You probably knew that, but the excellent Florence Williams details just how good in this artfully done NatGeo feature:
In England researchers from the University of Exeter Medical School recently analyzed mental health data from 10,000 city dwellers and used high-resolution mapping to track where the subjects had lived over 18 years. They found that people living near more green space reported less mental distress, even after adjusting for income, education, and employment (all of which are also correlated with health). In 2009 a team of Dutch researchers found a lower incidence of 15 diseases—including depression, anxiety, heart disease, diabetes, asthma, and migraines—in people who lived within about a half mile of green space. And in 2015 an international team overlaid health questionnaire responses from more than 31,000 Toronto residents onto a map of the city, block by block. Those living on blocks with more trees showed a boost in heart and metabolic health equivalent to what one would experience from a $20,000 gain in income. Lower mortality and fewer stress hormones circulating in the blood have also been connected to living close to green space.

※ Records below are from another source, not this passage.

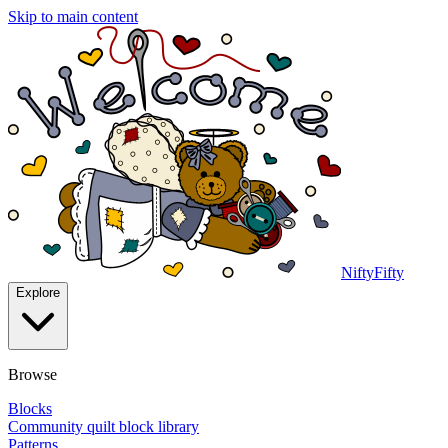
Skip to main content
NiftyFifty
Explore
Browse
Blocks
Community quilt block library
Patterns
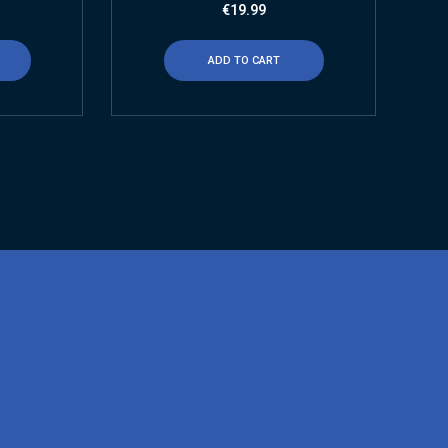
€
19.99
ADD TO CART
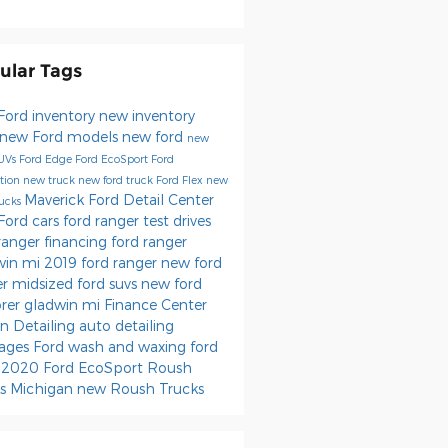
ular Tags
Ford inventory
new inventory
new Ford models
new ford
new
SUVs
Ford Edge
Ford EcoSport
Ford
tion
new truck
new ford truck
Ford Flex
new
Maverick Ford Detail Center
rucks
Ford cars
ford ranger test drives
ranger financing
ford ranger
win mi
2019 ford ranger
new ford
er
midsized ford suvs
new ford
orer gladwin mi
Finance Center
n Detailing
auto detailing
ages
Ford wash and waxing
ford
0
2020 Ford EcoSport
Roush
ks Michigan
new Roush Trucks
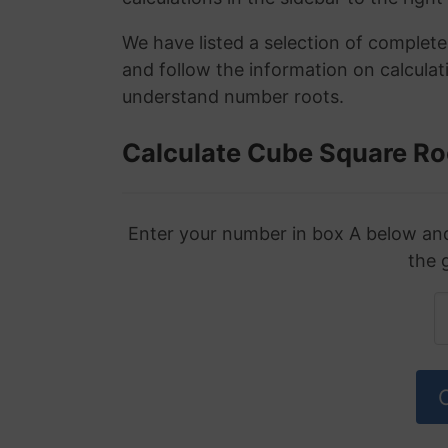
We have listed a selection of complet
and follow the information on calculat
understand number roots.
Calculate Cube Square Ro
Enter your number in box A below and 
the 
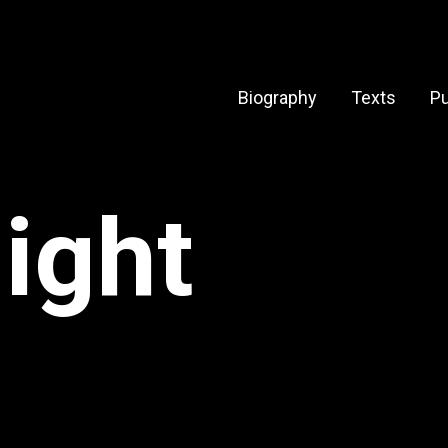
Biography
Texts
Pu
light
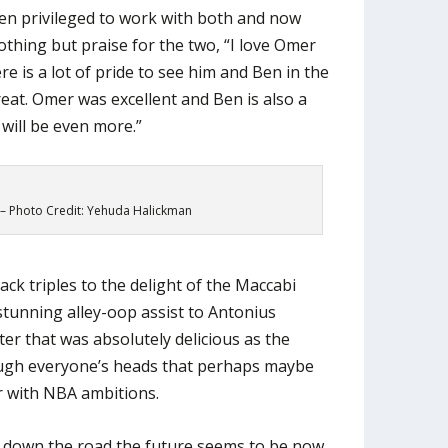
n privileged to work with both and now
othing but praise for the two, “I love Omer
e is a lot of pride to see him and Ben in the
great. Omer was excellent and Ben is also a
 will be even more.”
 Photo Credit: Yehuda Halickman
ack triples to the delight of the Maccabi
 stunning alley-oop assist to Antonius
er that was absolutely delicious as the
ugh everyone’s heads that perhaps maybe
r with NBA ambitions.
 down the road the future seems to be now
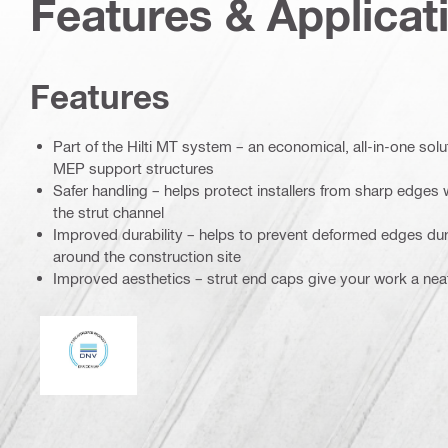
Features & Applicat
Features
Part of the Hilti MT system – an economical, all-in-one soluti
MEP support structures
Safer handling – helps protect installers from sharp edges w
the strut channel
Improved durability – helps to prevent deformed edges dur
around the construction site
Improved aesthetics – strut end caps give your work a nea
DNV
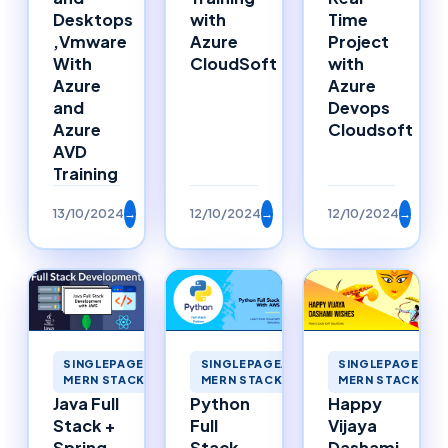
Desktops
with
Time
,Vmware
Azure
Project
With
CloudSoft
with
Azure
Azure
and
Devops
Azure
Cloudsoft
AVD
Training
13/10/2024
→
12/10/2024
→
12/10/2024
→
SINGLEPAGEAPP
SINGLEPAGEAPPLICATIONS
SINGLEPAGEAPPLICATIONS
MERN STACK ME
MERN STACK MERNSTACK
MERN STACK MERNSTACK
Happy
Java Full
Python
Vijaya
Stack +
Full
Dashami
Spring
Stack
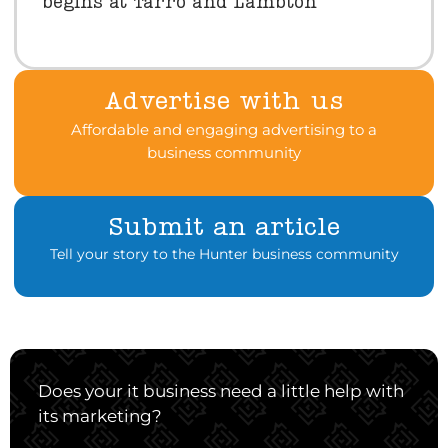
begins at Tarro and Lambton
Advertise with us
Affordable and engaging advertising to a
business community
Submit an article
Tell your story to the Hunter business community
Does your it business need a little help with
its marketing?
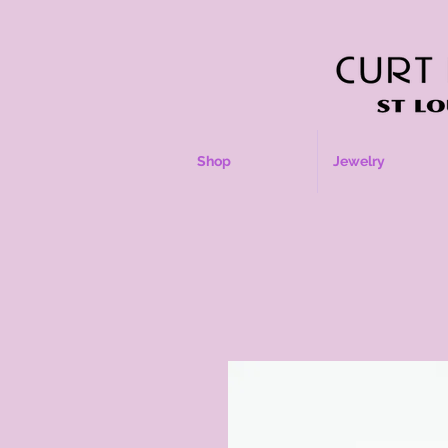
Shop
Jewelry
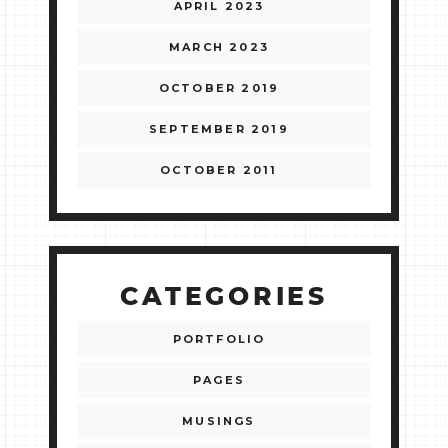
APRIL 2023
MARCH 2023
OCTOBER 2019
SEPTEMBER 2019
OCTOBER 2011
CATEGORIES
PORTFOLIO
PAGES
MUSINGS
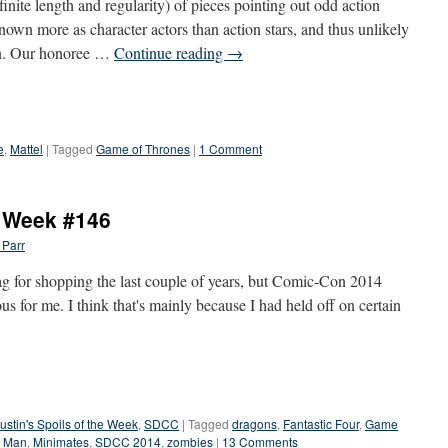
definite length and regularity) of pieces pointing out odd action
known more as character actors than action stars, and thus unlikely
ion. Our honoree …
Continue reading
→
e
,
Mattel
|
Tagged
Game of Thrones
|
1 Comment
e Week #146
 Parr
g for shopping the last couple of years, but Comic-Con 2014
us for me. I think that's mainly because I had held off on certain
ustin's Spoils of the Week
,
SDCC
|
Tagged
dragons
,
Fantastic Four
,
Game
n Man
,
Minimates
,
SDCC 2014
,
zombies
|
13 Comments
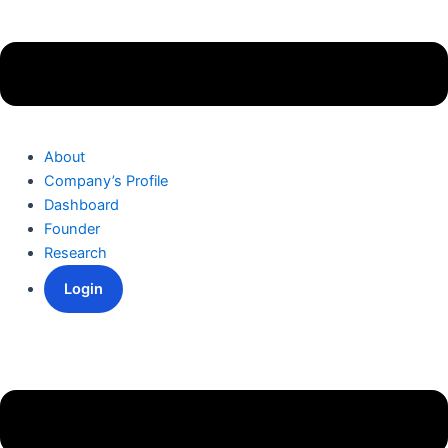
About
Company’s Profile
Dashboard
Founder
Research
Login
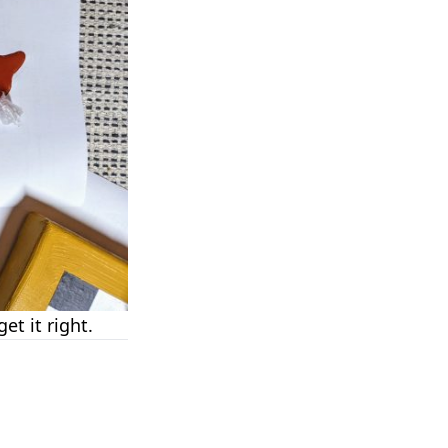
et it right.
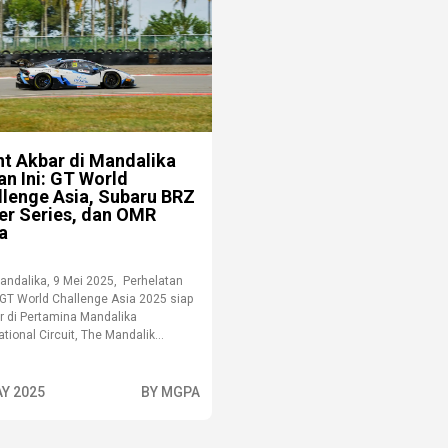
nt Akbar di Mandalika
an Ini: GT World
llenge Asia, Subaru BRZ
er Series, dan OMR
a
andalika, 9 Mei 2025, Perhelatan
 GT World Challenge Asia 2025 siap
ar di Pertamina Mandalika
ational Circuit, The Mandalik...
AY 2025
BY MGPA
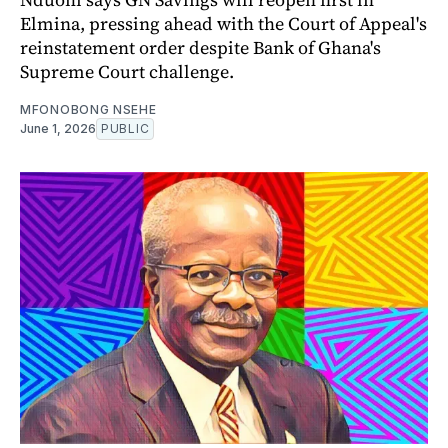
Elmina, pressing ahead with the Court of Appeal's
reinstatement order despite Bank of Ghana's
Supreme Court challenge.
MFONOBONG NSEHE
June 1, 2026
PUBLIC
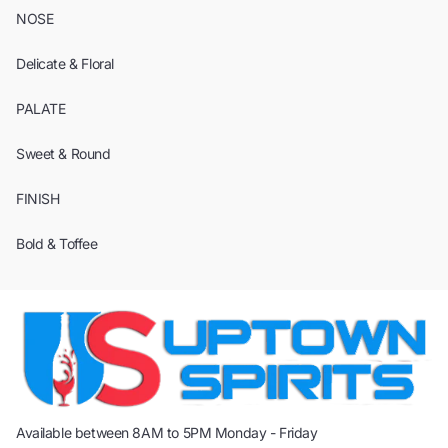
NOSE
Delicate & Floral
PALATE
Sweet & Round
FINISH
Bold & Toffee
Available between 8AM to 5PM Monday - Friday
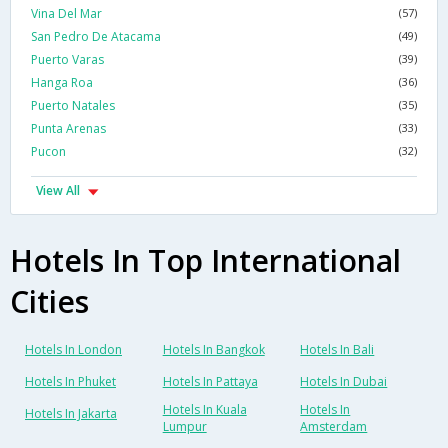
Vina Del Mar
(57)
San Pedro De Atacama
(49)
Puerto Varas
(39)
Hanga Roa
(36)
Puerto Natales
(35)
Punta Arenas
(33)
Pucon
(32)
View All
Hotels In Top International
Cities
Hotels In London
Hotels In Bangkok
Hotels In Bali
Hotels In Phuket
Hotels In Pattaya
Hotels In Dubai
Hotels In Kuala
Hotels In
Hotels In Jakarta
Lumpur
Amsterdam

It’s difficult to tell from these kinds of studies why people feel better. Is it the fresh air? Do certain colors or fractal shapes trigger neurochemicals in our visual cortex? Or is it just that people in greener neighborhoods use the parks to exercise more? That’s what Richard Mitchell, an epidemiologist at the University of Glasgow in Scotland, thought at first. “I was skeptical,” he says. But then he did a large study that found less death and disease in people who lived near parks or other green space—even if they didn’t use them. “Our own studies plus others show these restorative effects whether you’ve gone for walks or not,” Mitchell says. Moreover, the lowest income people seemed to gain the most: In the city, Mitchell found, being close to nature is a social leveler.
Read the whole thing here. Then go for a walk outside.
Thank you so much for sharing a link that finally opens the entire article, Tim! I’ve been trying to read it for a month and was thwarted by subscription requirements every time. You (and NatGeo) have just convinced me to make a point of getting out more often. Thank you!
Totally agree with the title! Great post.